#### [Exercise tasks]
A - In the van renovation account, list every description the writer gives of the bolts on the second and third row seats.
B - Write the next few sentences of the van renovation account, picking up after its final sentence.

Renovating a nearly 30-year-old conversion van from passenger vehicle to dog-hauling camper is not a simple task, especially when you have very specific modifications in mind and a limited amount of time to do anything. Between working in New York City and mushing upstate, progress has been slow going. Luckily, my family and boyfriend have been a huge help.

First step was removing the second and third row seats. Should be simple enough, just unbolt them and out they go. The catch? The bolts were rusted, corroded, and uh, nearly 30-years-old. My Dad and sister's boyfriend helped majorly in this step, leaving me with the job of holding the nuts (hah) underneath while they loosened the bolts up top.

(Dataset records)
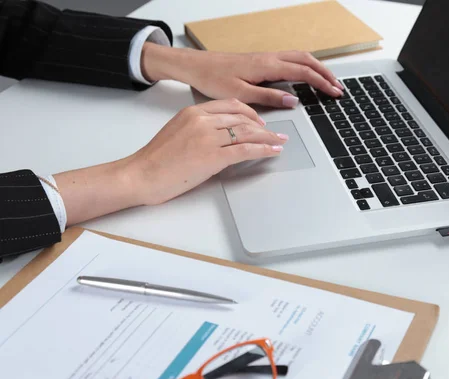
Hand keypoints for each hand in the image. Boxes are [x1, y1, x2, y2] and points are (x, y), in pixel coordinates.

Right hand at [54, 99, 286, 224]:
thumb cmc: (155, 160)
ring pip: (247, 132)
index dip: (249, 113)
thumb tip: (219, 137)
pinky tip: (273, 151)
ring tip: (279, 141)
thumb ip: (198, 129)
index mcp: (192, 112)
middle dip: (262, 126)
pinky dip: (264, 149)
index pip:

#### [Results of the exercise]
A - rusted, corroded, nearly 30-years-old

B -
Dad butt #1

Dad butt #2

The middle row seats were harder to unbolt, so I paused on the interior to yank more stuff off the outside of the van. The spare tire had to come off, along with the metal step in the hitch receiver, so I could mount my dryland dog cart. This presented an unexpected challenge: lighting the license plate. My super handy boyfriend was able to help fix the wiring, and boom! We have illumination:

I rage-pulled the carpet up after a stressful day at work and took Rover to my mechanic to get the remaining seats out. He ended up lifting the van and blow torching the bolts off. Best solution? I don't know, but it got the job done. I threw the seats on Craigslist's free section and they were gone within 24 hours. I highly recommend doing this for free junk removal.

The plywood beneath the carpet was in mostly good shape, we just needed to replace one piece towards the back. I filled in some holes left by the seat bolts and began the process of de-gunking the carpet glue and fuzz. Initially I tried using a degreaser spray, but switched over to Citristrip gel. This stuff works wonders on ancient, disgusting carpet glue and grime. I left it on overnight and it did strip some paint, but I was planning to repaint the floors anyway.

After pulling up the carpet along the door frames, I discovered the hole.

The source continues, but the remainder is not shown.